### What you should do
Check the listing below for lines with the word "right" and say how many there are, with nothing but the number.
*** Material provided ***
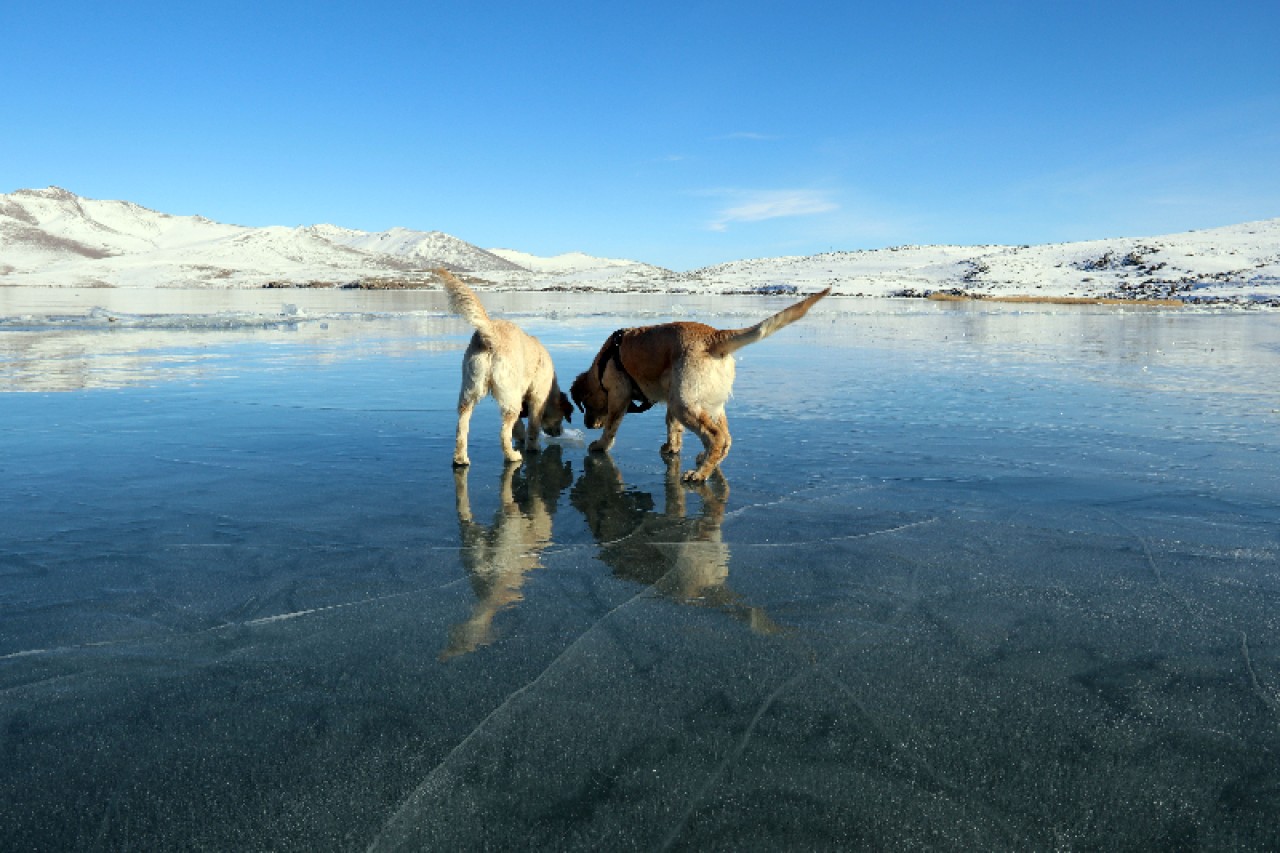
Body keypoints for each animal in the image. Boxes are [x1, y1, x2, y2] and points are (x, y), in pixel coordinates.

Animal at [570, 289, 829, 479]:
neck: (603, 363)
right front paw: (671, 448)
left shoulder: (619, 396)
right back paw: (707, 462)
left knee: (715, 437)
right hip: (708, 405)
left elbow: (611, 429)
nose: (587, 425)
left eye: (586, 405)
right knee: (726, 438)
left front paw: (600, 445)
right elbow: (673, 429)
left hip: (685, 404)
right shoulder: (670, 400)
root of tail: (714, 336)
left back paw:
*** End of Material provided ***
### Solution to the problem
6